医療法人双熊会理事長で前宮古市長の熊坂義裕氏

 助かってよかった、ご飯が食べることができてよかった――。医療法人双熊会理事長で前宮古市長の熊坂義裕氏(写真)は、津波災害時の糖尿病医療について感じたこととして、まずこう語った。札幌で開かれている日本糖尿病学会JDS2011)で、5月19日に開催された緊急シンポジウム「災害時の糖尿病医療」に登壇。被災地の1つである岩手県宮古市で今も診療を続ける熊坂氏は、災害直後からこれまでの動きを報告した。

 熊坂氏は冒頭、5月9日現在の宮古市の被災状況を説明した。死者は411人、行方不明は490人、家屋倒壊は4675件(一部破損、床上・床下浸水は含まない)、避難所数は21件(4月22日現在)、避難者数は1946人(4月22日現在)などとなっている。そのうち医療機関(医科)の被災状況は、診療所では全半壊が4カ所(現在は全半壊の医師4人のうち2人は仮設診療所で診療を続け、2人は医療活動を停止せざるを得ない状況にある)、床上・床下浸水、一部破損は9カ所(現在は通常通りの診療)で、被害なしは11カ所だった。病院の4機関は、すべて被害はなかった。

 悲しい知らせは、新聞の慶弔欄からもたらされたと振り返る熊坂氏。3月11日から4月8日までに掲載された377人のうち、熊坂氏の診療所に通っていた患者さんは93人にのぼった。

 熊坂氏の診療所は幸いにも無事だったが、目の前の川の水かさがあと30cm高かったら浸水は免れない状況だったという。目の前の景色が一変していることに驚いた熊坂氏は、「病院は開いていないとだめだ」と判断。停電、断水の中にありながら、震災翌日から診療を開始した。4月10日までの1カ月無休で、院長とともに延べ2857人の診療に当たった。なお4月11日からは、医療需要から判断し、通常の診療形態に戻して診療を続けている。

 耐糖能異常を含む糖尿病患者は、約1100人。うちインスリン使用者は270人でI型が20人だった。「当院では院内処方をしていたことが功を奏した」と熊坂氏。宮古地域で最大のインスリン使用患者を抱える医療機関であったため、もしも被災し診療が続けられなかったら大きな混乱を招いただろうと述懐した。

 インスリンなどの薬剤の確保は、個人的なネットワークを通じて確保した。3月16日には日本糖尿病協会からインスリン240本が届き、うち120本を県立宮古病院へ、60本を宮古医師会へ届けた。60本は自院に保管したが、在庫が確保できたことで「安心して診療することができた」(熊坂氏)という。

 このインスリン確保の情報は直ちに保健所や市に通知。各避難所に張り出す医療機関情報の熊坂氏の診療所欄に「インスリン使用中の患者対応可」と記載してもらい周知を図ったという。

 ただ、避難所ではなく、親戚や知人の家に身を寄せていた人が多く、このような人に「インスリン使用中の患者対応可の医院」という情報が伝わっていたかどうかは不明だ。情報手段が途絶える中、いかに効率よく、必要な人に必要な情報を届けるかは、今後の大きな課題となる。

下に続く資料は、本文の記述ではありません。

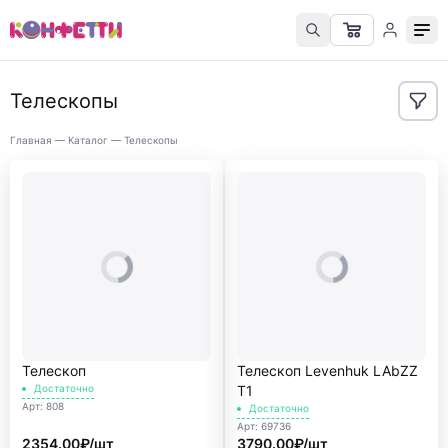
Телескопы
Главная
—
Каталог
—
Телескопы
Телескоп
Телескоп Levenhuk LAbZZ
Достаточно
T1
Арт: 808
Достаточно
Арт: 69736
2354.00₽/шт
3790.00₽/шт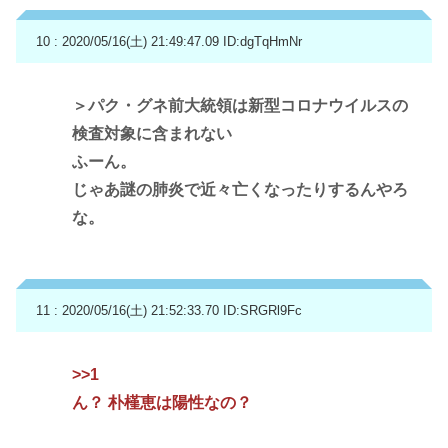
10 : 2020/05/16(土) 21:49:47.09
ID:dgTqHmNr
＞パク・グネ前大統領は新型コロナウイルスの
検査対象に含まれない
ふーん。
じゃあ謎の肺炎で近々亡くなったりするんやろ
な。
11 : 2020/05/16(土) 21:52:33.70
ID:SRGRl9Fc
>>1
ん？ 朴槿恵は陽性なの？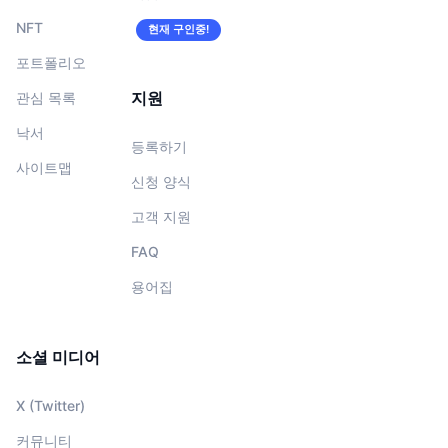
NFT
현재 구인중!
포트폴리오
지원
관심 목록
낙서
등록하기
사이트맵
신청 양식
고객 지원
FAQ
용어집
소셜 미디어
X (Twitter)
커뮤니티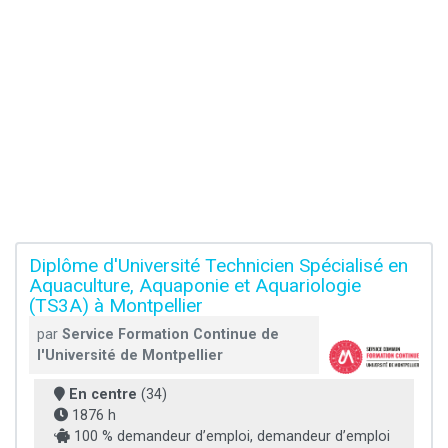
Diplôme d'Université Technicien Spécialisé en
Aquaculture, Aquaponie et Aquariologie
(TS3A) à Montpellier
par
Service Formation Continue de
l'Université de Montpellier
En centre
(34)
1876 h
100 % demandeur d’emploi, demandeur d’emploi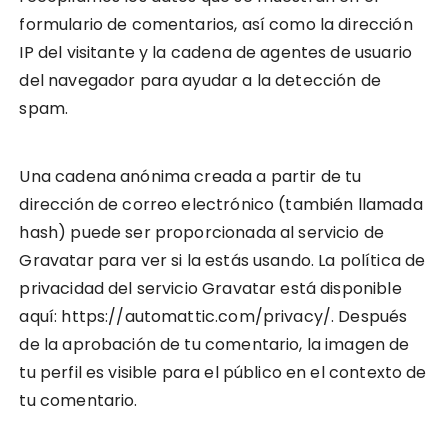
formulario de comentarios, así como la dirección
IP del visitante y la cadena de agentes de usuario
del navegador para ayudar a la detección de
spam.
Una cadena anónima creada a partir de tu
dirección de correo electrónico (también llamada
hash) puede ser proporcionada al servicio de
Gravatar para ver si la estás usando. La política de
privacidad del servicio Gravatar está disponible
aquí: https://automattic.com/privacy/. Después
de la aprobación de tu comentario, la imagen de
tu perfil es visible para el público en el contexto de
tu comentario.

なお、薬剤の流通は、当初こそ滞っていたが、メーカーや流通関係者らの努力により、宮古市では3月21日の週にはほぼ通常通りに復旧した。

 肝心の糖尿病患者の状況は、3月12日から25日までの2週間に熊坂氏の診療所を受診したインスリン使用患者のうち、家が全半壊した人は29人だった。また、通院していた医療機関が全半壊で診療休止となったため受診したインスリン使用中の患者は、6人だった。

 講演の締めくくりに熊坂氏は、災害時の糖尿病医療について感じたことをまとめた。「まずは助かってよかった。ご飯が食べることができてよかった。避難所は炭水化物中心(おにぎりやカップめんなど)、お菓子、缶詰の宝庫だった。そこでは食事の選択の余地がない。周りへの気兼ねからつい全部を食べてしまう」。こんな患者に対して熊坂氏は、基本的には何も言わなかったという。「身内の遺体捜索をしている患者の血糖値が悪くても、薬を飲み忘れても、食事制限を守れなくても、運動をしなくても、何も言わなかった」。震災現場の現実に、「血糖コントロールや合併症の予防は、平時に価値を持つもので、有事にはなんら意味をなさない」ことを思い知らされたからだ。

 これから復旧、復興へ向けたさまざまな活動が展開されていくが、それにつれて医療ニーズも変わっていくとみる熊坂氏。「糖尿病専門医としての力量を発揮できる日が一日も早く来ることを願っている」と語った。